Entries provided:
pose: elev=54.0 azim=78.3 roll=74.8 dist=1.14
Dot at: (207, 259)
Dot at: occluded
--
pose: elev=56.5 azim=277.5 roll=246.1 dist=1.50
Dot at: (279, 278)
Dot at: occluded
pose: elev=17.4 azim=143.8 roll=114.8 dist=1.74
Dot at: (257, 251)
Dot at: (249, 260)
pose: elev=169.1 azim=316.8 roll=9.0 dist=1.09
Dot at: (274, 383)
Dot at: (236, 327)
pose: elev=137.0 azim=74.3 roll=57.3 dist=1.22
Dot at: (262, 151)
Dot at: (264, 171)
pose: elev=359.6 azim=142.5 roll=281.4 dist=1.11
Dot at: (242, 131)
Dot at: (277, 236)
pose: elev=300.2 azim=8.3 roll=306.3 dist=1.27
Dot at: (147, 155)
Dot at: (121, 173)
---
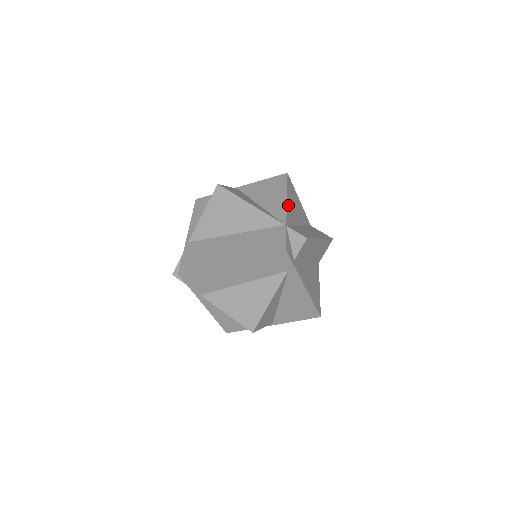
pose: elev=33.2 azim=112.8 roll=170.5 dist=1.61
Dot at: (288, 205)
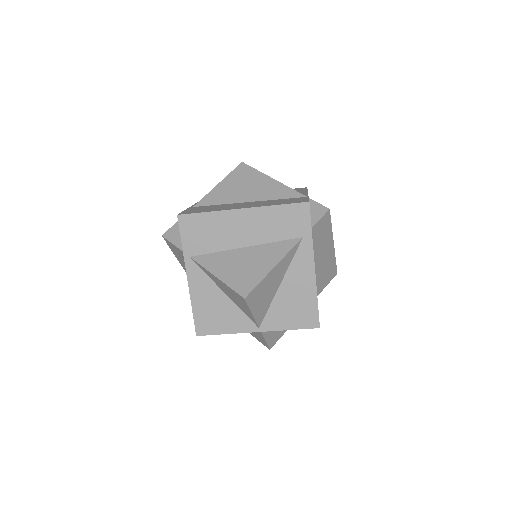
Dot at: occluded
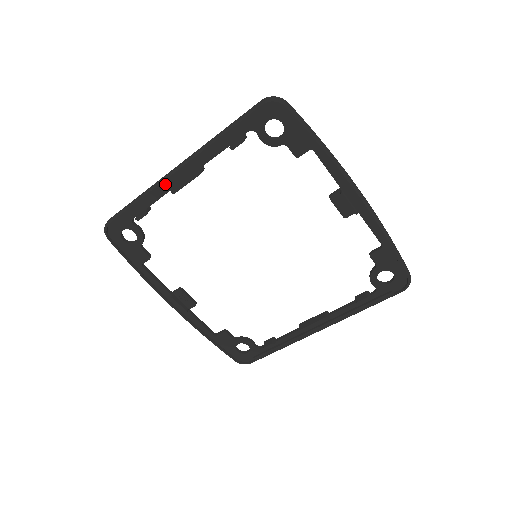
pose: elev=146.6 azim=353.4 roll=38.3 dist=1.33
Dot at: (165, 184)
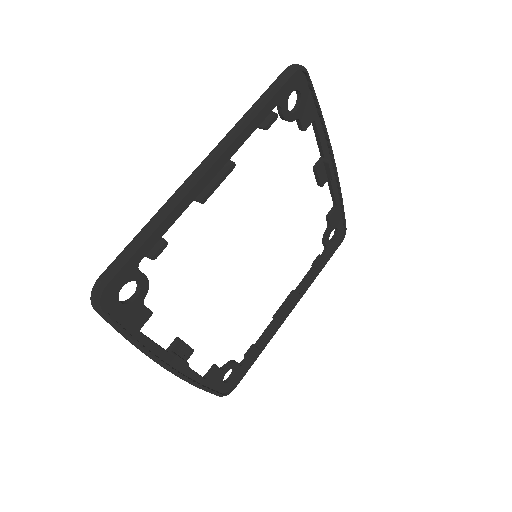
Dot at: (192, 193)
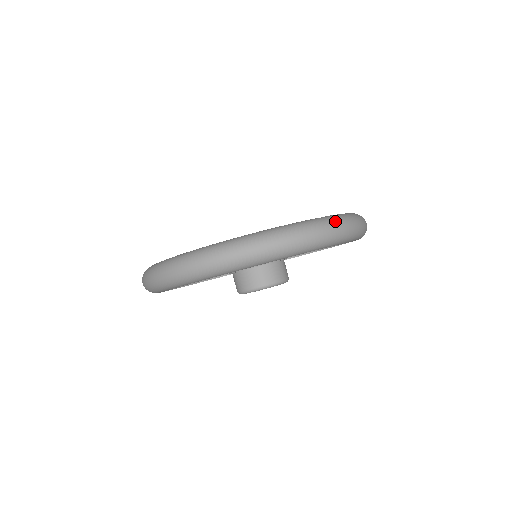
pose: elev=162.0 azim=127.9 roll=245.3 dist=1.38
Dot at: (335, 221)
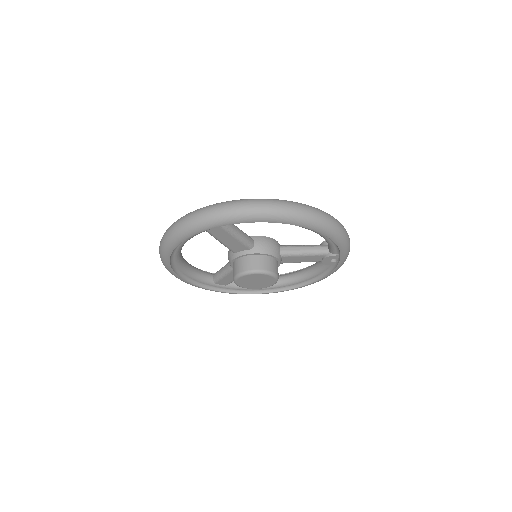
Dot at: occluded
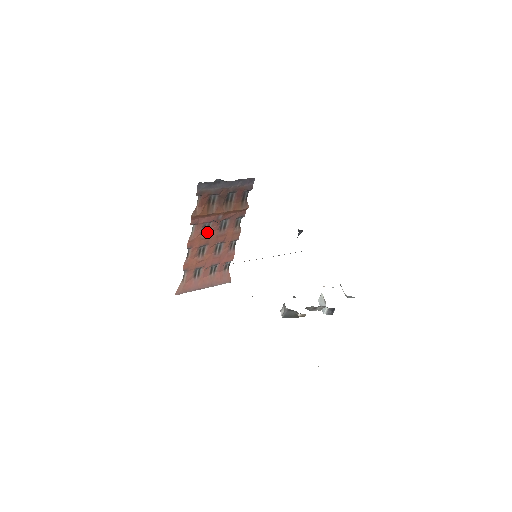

Task prompt: Write out the data again, beginning at the line that has "pose: elev=137.0 azim=74.3" and stopping after the line that has "Dot at: (277, 236)", with "dist" swapped for "distance" and nothing else changed.

Result below:
pose: elev=137.0 azim=74.3 roll=57.3 distance=1.22
Dot at: (262, 151)
Dot at: (264, 171)
pose: elev=359.6 azim=142.5 roll=281.4 distance=1.11
Dot at: (242, 131)
Dot at: (277, 236)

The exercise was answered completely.